=== What to work on ===
The required output is a copy of each line in the material below that includes "Table".

=== Excerpted records ===
[Start of Attachment]
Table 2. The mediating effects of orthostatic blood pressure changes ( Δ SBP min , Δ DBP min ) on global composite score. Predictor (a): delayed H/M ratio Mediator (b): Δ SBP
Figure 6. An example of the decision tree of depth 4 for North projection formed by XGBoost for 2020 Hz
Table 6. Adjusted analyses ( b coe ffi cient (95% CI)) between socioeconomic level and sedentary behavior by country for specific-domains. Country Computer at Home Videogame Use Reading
[End of Attachment]
[Start of Attachment]
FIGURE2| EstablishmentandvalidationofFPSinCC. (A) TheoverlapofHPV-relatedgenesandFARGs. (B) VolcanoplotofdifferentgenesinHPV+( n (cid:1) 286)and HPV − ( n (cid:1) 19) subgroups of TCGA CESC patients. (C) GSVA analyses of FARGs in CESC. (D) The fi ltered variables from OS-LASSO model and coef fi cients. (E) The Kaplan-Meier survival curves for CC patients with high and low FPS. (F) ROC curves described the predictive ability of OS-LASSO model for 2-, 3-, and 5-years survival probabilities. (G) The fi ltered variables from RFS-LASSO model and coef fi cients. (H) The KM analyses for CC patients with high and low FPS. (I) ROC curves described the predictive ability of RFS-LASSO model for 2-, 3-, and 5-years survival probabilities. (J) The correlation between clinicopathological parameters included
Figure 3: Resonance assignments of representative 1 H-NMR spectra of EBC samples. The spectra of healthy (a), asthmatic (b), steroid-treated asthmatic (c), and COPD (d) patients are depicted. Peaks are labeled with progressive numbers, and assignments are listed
[End of Attachment]
=== Solution ===
Table 2. The mediating effects of orthostatic blood pressure changes ( Δ SBP min , Δ DBP min ) on global composite score. Predictor (a): delayed H/M ratio Mediator (b): Δ SBP
Table 6. Adjusted analyses ( b coe ffi cient (95% CI)) between socioeconomic level and sedentary behavior by country for specific-domains. Country Computer at Home Videogame Use Reading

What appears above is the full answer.